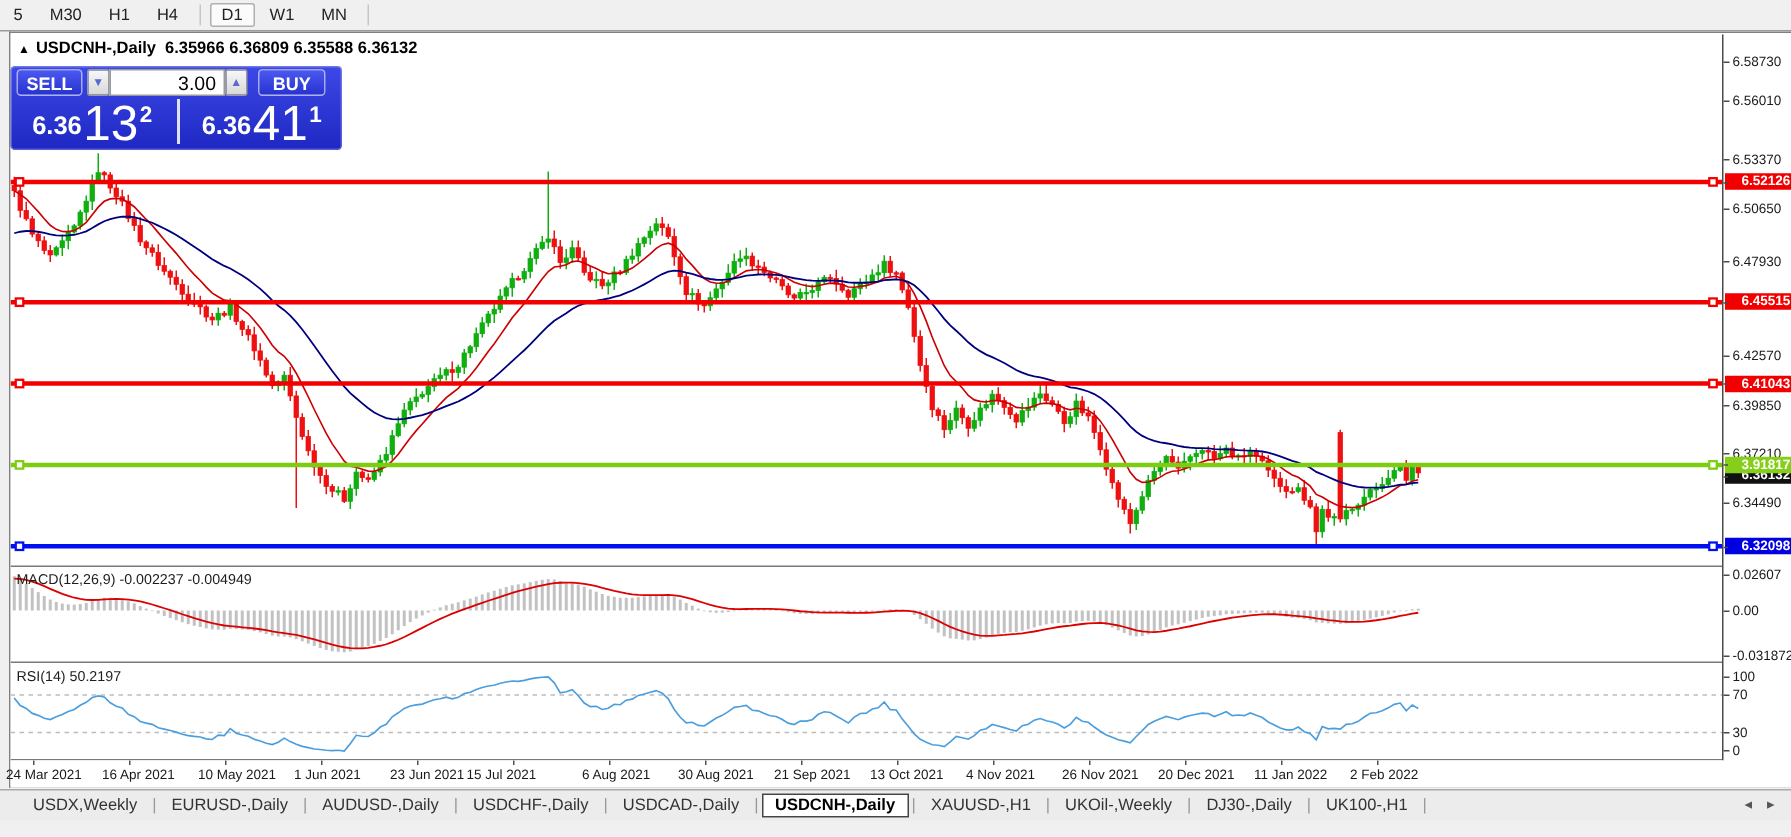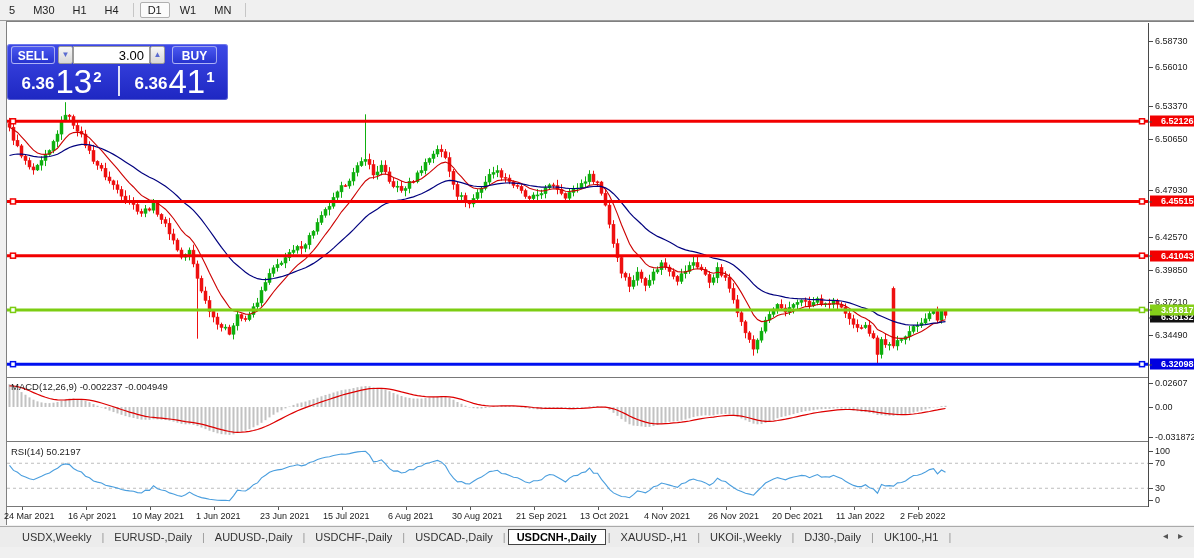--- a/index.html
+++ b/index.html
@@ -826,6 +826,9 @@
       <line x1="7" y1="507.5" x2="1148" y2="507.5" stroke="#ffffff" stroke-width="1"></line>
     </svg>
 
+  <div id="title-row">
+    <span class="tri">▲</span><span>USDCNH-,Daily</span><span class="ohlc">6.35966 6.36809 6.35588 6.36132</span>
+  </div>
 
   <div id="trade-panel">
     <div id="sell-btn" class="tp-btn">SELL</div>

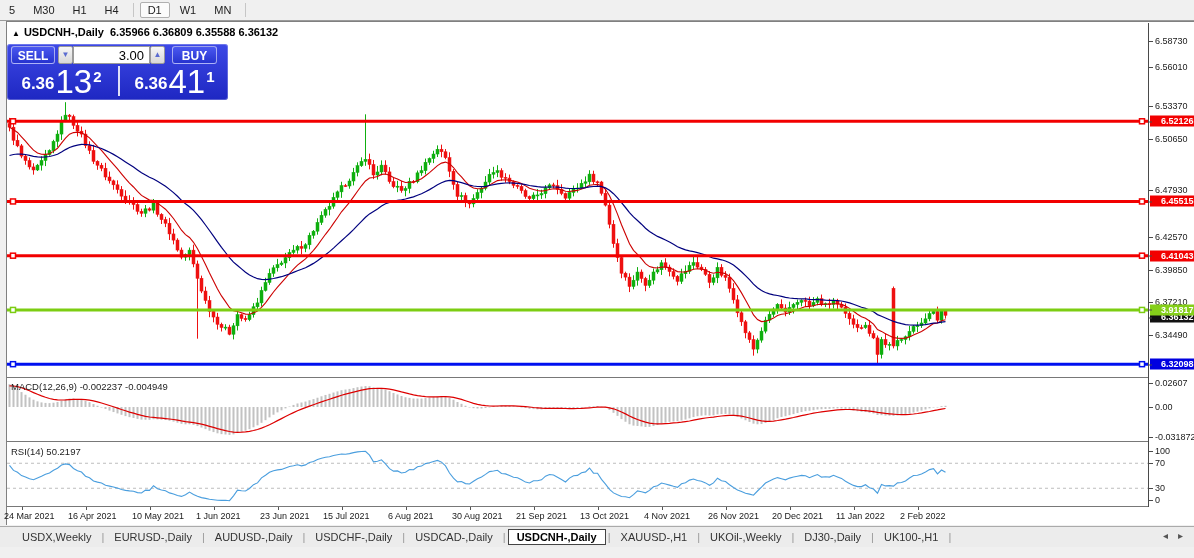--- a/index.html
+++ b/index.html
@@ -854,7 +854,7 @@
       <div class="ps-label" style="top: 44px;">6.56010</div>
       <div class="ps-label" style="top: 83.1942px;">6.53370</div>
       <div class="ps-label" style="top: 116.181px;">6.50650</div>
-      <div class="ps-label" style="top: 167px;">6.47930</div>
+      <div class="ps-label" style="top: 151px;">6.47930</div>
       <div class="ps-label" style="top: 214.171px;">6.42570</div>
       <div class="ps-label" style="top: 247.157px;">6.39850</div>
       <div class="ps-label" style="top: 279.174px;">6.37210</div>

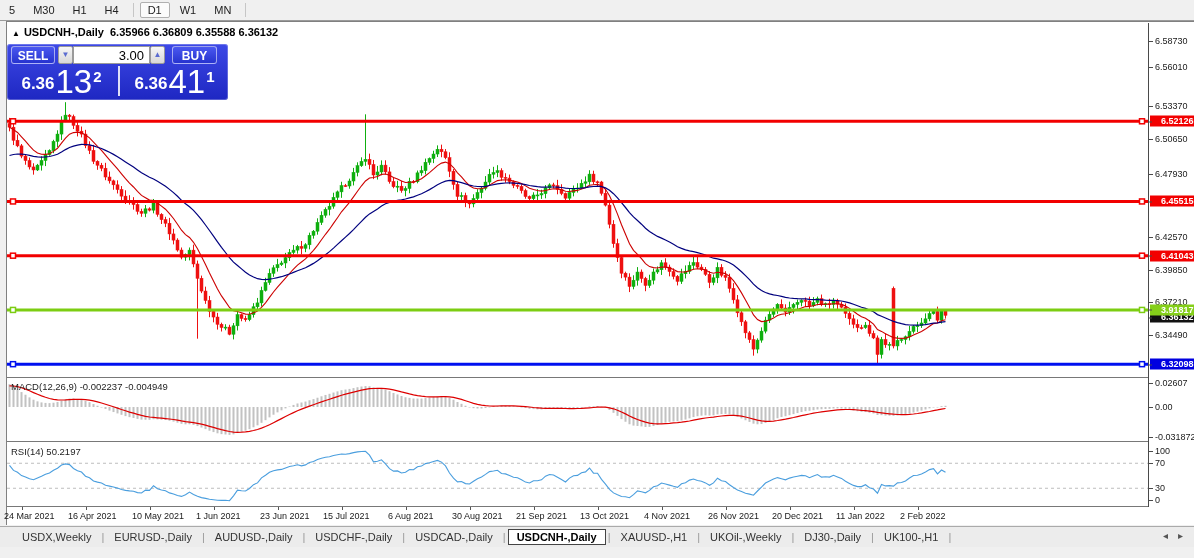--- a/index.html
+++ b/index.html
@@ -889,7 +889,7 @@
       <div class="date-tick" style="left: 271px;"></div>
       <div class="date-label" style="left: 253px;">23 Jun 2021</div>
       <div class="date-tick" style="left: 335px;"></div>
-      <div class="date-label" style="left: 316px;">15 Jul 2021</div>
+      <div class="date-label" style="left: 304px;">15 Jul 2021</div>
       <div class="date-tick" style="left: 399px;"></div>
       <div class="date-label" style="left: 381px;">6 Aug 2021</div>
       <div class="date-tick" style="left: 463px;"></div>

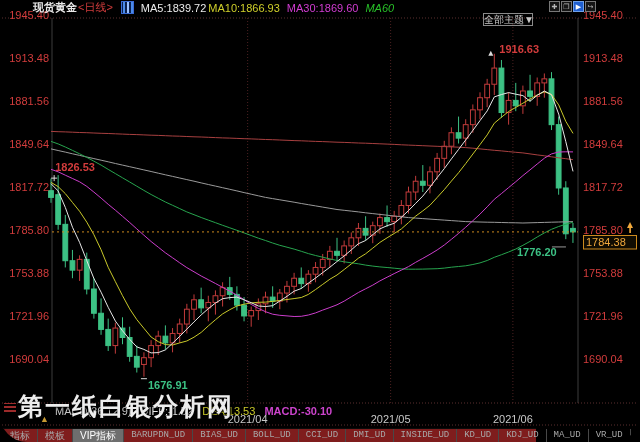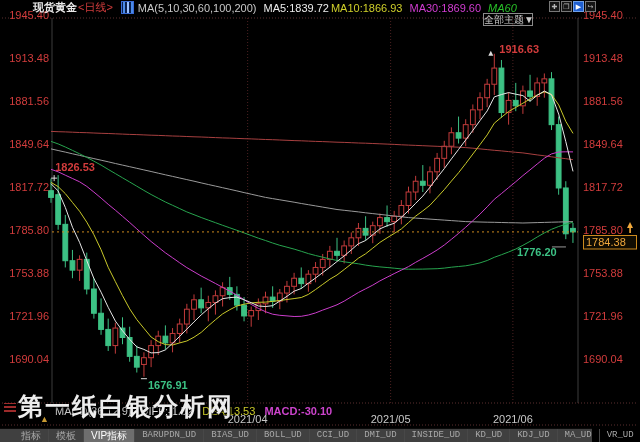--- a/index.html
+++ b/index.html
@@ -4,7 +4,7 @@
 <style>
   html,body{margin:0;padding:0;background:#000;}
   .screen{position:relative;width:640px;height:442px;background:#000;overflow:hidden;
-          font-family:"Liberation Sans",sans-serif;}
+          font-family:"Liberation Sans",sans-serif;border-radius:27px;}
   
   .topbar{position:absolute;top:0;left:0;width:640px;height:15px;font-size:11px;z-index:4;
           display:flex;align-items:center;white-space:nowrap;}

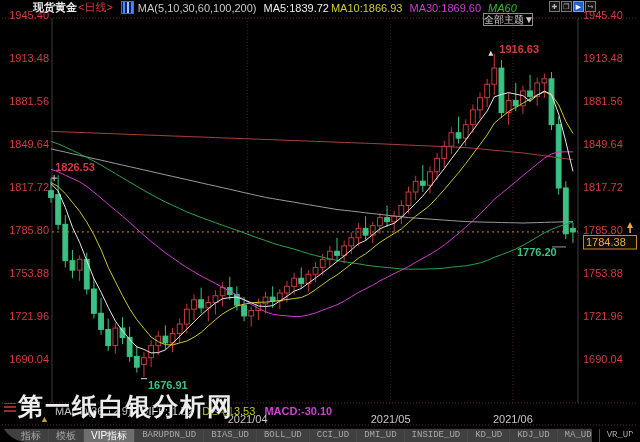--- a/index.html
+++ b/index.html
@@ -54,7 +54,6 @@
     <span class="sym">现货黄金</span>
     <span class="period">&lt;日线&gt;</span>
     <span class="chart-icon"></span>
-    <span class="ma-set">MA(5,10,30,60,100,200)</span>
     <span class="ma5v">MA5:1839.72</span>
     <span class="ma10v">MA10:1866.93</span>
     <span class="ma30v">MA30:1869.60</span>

---------------

TO DO: No picture is to appear in the copy; every entry above is otherwise to be printed verbatim.

COMPLETED TASK:
--- a/index.html
+++ b/index.html
@@ -826,6 +826,9 @@
       <line x1="7" y1="507.5" x2="1148" y2="507.5" stroke="#ffffff" stroke-width="1"></line>
     </svg>
 
+  <div id="title-row">
+    <span class="tri">▲</span><span>USDCNH-,Daily</span><span class="ohlc">6.35966 6.36809 6.35588 6.36132</span>
+  </div>
 
   <div id="trade-panel">
     <div id="sell-btn" class="tp-btn">SELL</div>

--- a/index.html
+++ b/index.html
@@ -854,7 +854,7 @@
       <div class="ps-label" style="top: 44px;">6.56010</div>
       <div class="ps-label" style="top: 83.1942px;">6.53370</div>
       <div class="ps-label" style="top: 116.181px;">6.50650</div>
-      <div class="ps-label" style="top: 167px;">6.47930</div>
+      <div class="ps-label" style="top: 151px;">6.47930</div>
       <div class="ps-label" style="top: 214.171px;">6.42570</div>
       <div class="ps-label" style="top: 247.157px;">6.39850</div>
       <div class="ps-label" style="top: 279.174px;">6.37210</div>

--- a/index.html
+++ b/index.html
@@ -889,7 +889,7 @@
       <div class="date-tick" style="left: 271px;"></div>
       <div class="date-label" style="left: 253px;">23 Jun 2021</div>
       <div class="date-tick" style="left: 335px;"></div>
-      <div class="date-label" style="left: 316px;">15 Jul 2021</div>
+      <div class="date-label" style="left: 304px;">15 Jul 2021</div>
       <div class="date-tick" style="left: 399px;"></div>
       <div class="date-label" style="left: 381px;">6 Aug 2021</div>
       <div class="date-tick" style="left: 463px;"></div>

--- a/index.html
+++ b/index.html
@@ -4,7 +4,7 @@
 <style>
   html,body{margin:0;padding:0;background:#000;}
   .screen{position:relative;width:640px;height:442px;background:#000;overflow:hidden;
-          font-family:"Liberation Sans",sans-serif;}
+          font-family:"Liberation Sans",sans-serif;border-radius:27px;}
   
   .topbar{position:absolute;top:0;left:0;width:640px;height:15px;font-size:11px;z-index:4;
           display:flex;align-items:center;white-space:nowrap;}

--- a/index.html
+++ b/index.html
@@ -54,7 +54,6 @@
     <span class="sym">现货黄金</span>
     <span class="period">&lt;日线&gt;</span>
     <span class="chart-icon"></span>
-    <span class="ma-set">MA(5,10,30,60,100,200)</span>
     <span class="ma5v">MA5:1839.72</span>
     <span class="ma10v">MA10:1866.93</span>
     <span class="ma30v">MA30:1869.60</span>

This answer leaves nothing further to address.